As a point of interest, Dr Thorsten Grahn of Regent University says the garden “is an ideal image for an organization which follows the servant leadership concept as this concept is unique in its focus on the growth of the individuals in the organization. So, if the church is seen as an organisation then servant leadership is its spiritual branding as benchmarked by Jesus.

The book carries nuggets of wise sayings at the beginning of each chapter and a spread of scriptural and life-related quotes add to the finish of each page. Each chapter ends with Points for Reflection — both challenging and comforting at the same time. There are also anecdotal entries that readers may relate to.

Clearly, having come out of a crisis (which he chooses not to define, but one may perhaps divine) the writer is keenly reaching out to tell us that it is not enough just to “encounter” Jesus but we must also “enter” into Jesus’ life and feel with Him and for Him the way He “…enters into our 'frame' of life and suffers” on our account. David reminds us how easy it is to lip-confess being a Christian than it is to live it out in a relationship through our hearts because that is where we battle daily between good and evil (2 Timothy 3:5a NJB).

I have left unmentioned the location of the gardens so that you may have the joy of reading and discovering them. Find out why the third garden might have slipped your mind (if it has!). Read also to find out about the six ‘When’ questions we will be asked in the ‘Final Exams’ on Judgement Day! The writer says, “The good news is that we have a whole lifetime to prepare. The bad news is that we cannot “re-sit” this exam and the consequence of failure is eternal punishment.” Frightening? Yes! But another piece of good news is that “there has been a ‘major leak’ of all the six questions …” So … what are you waiting for?

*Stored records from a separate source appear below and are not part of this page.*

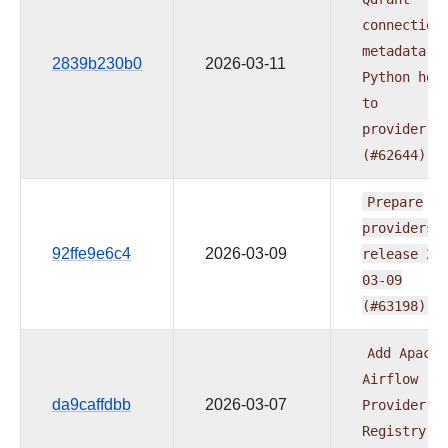
connection
metadata
f
2839b230b0
2026-03-11
Python
hoo
to
provider.y
(#62644)
Prepare
providers
92ffe9e6c4
2026-03-09
release
20
03-09
(#63198)
Add
Apache
Airflow
da9caffdbb
2026-03-07
Provider
Registry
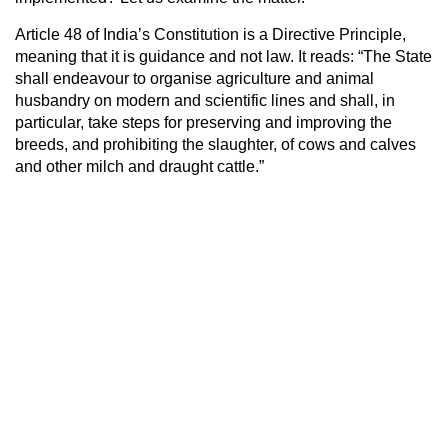
Article 48 of India’s Constitution is a Directive Principle,
meaning that it is guidance and not law. It reads: “The State
shall endeavour to organise agriculture and animal
husbandry on modern and scientific lines and shall, in
particular, take steps for preserving and improving the
breeds, and prohibiting the slaughter, of cows and calves
and other milch and draught cattle.”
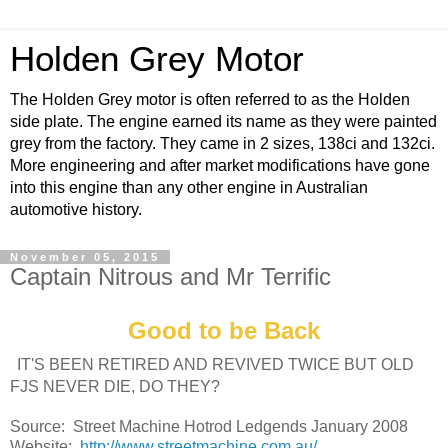
Holden Grey Motor
The Holden Grey motor is often referred to as the Holden
side plate. The engine earned its name as they were painted
grey from the factory. They came in 2 sizes, 138ci and 132ci.
More engineering and after market modifications have gone
into this engine than any other engine in Australian
automotive history.
November 05, 2015
Captain Nitrous and Mr Terrific
Good to be Back
IT'S BEEN RETIRED AND REVIVED TWICE BUT OLD
FJS NEVER DIE, DO THEY?
Source: Street Machine Hotrod Ledgends January 2008
Website:
http://www.streetmachine.com.au/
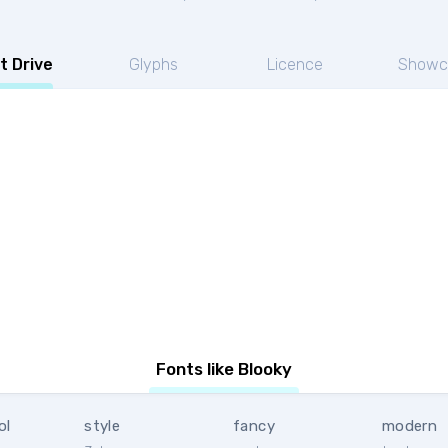
t Drive
Glyphs
Licence
Showc
Fonts like Blooky
ol
style
fancy
modern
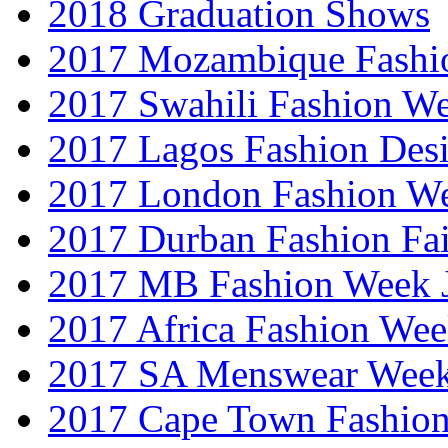
2018 Graduation Shows
2017 Mozambique Fashi
2017 Swahili Fashion W
2017 Lagos Fashion Des
2017 London Fashion W
2017 Durban Fashion Fai
2017 MB Fashion Week 
2017 Africa Fashion We
2017 SA Menswear Wee
2017 Cape Town Fashio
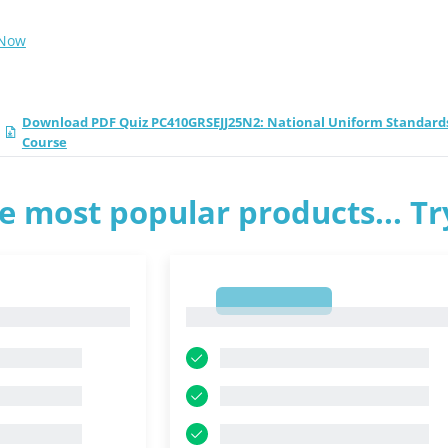
 Now
Download PDF Quiz PC410GRSEJJ25N2: National Uniform Standards o
Course
e most popular products... T
1
1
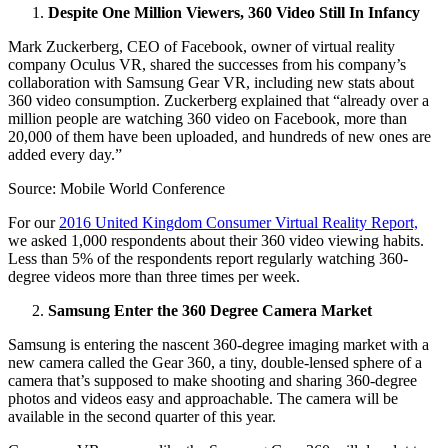
Despite One Million Viewers, 360 Video Still In Infancy
Mark Zuckerberg, CEO of Facebook, owner of virtual reality
company Oculus VR, shared the successes from his company’s
collaboration with Samsung Gear VR, including new stats about
360 video consumption. Zuckerberg explained that “already over a
million people are watching 360 video on Facebook, more than
20,000 of them have been uploaded, and hundreds of new ones are
added every day.”
Source: Mobile World Conference
For our
2016 United Kingdom Consumer Virtual Reality Report,
we asked 1,000 respondents about their 360 video viewing habits.
Less than 5% of the respondents report regularly watching 360-
degree videos more than three times per week.
Samsung Enter the 360 Degree Camera Market
Samsung is entering the nascent 360-degree imaging market with a
new camera called the Gear 360, a tiny, double-lensed sphere of a
camera that’s supposed to make shooting and sharing 360-degree
photos and videos easy and approachable. The camera will be
available in the second quarter of this year.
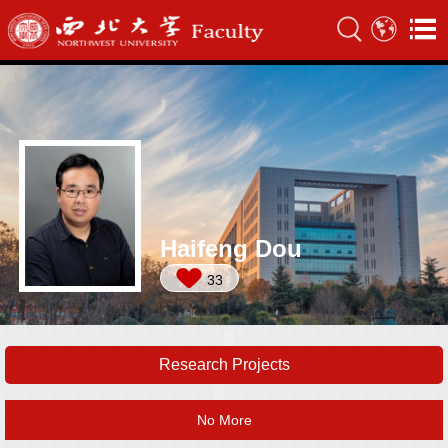
Haifeng Dou
33
Research Projects
No More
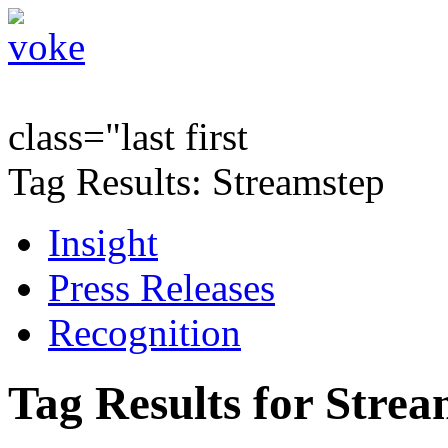
class="last first
Tag Results: Streamstep
Insight
Press Releases
Recognition
Tag Results for Stre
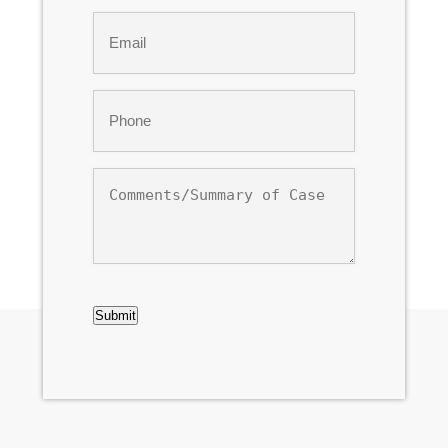
Last
Email
*
Phone
*
Comments/Summary
of
Case
CAPTCHA
Submit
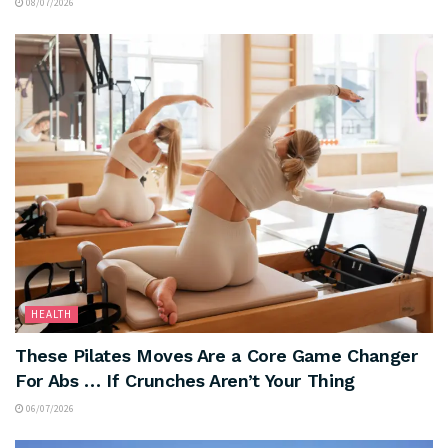
08/07/2026
HEALTH
These Pilates Moves Are a Core Game Changer
For Abs … If Crunches Aren’t Your Thing
06/07/2026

In this context it is apt to conclude with a quote from St Augustin of Hippo:

“As Christians our task is to make daily progress toward God. Our pilgrimage on earth is a school in which God is the only teacher, and it demands good students, not ones who play truant. In this school we learn something every day. We learn something from the commandments, something from examples, and something from sacraments. These things are remedies for our wounds and materials for study.”

The writer has provided us with ample examples and materials to value our sacramental life.

- - When Tomorrow Never Comes … by David Sivapatham is sold at RM25.00. All profits go towards Immaculate Conception Church in Penang and charities.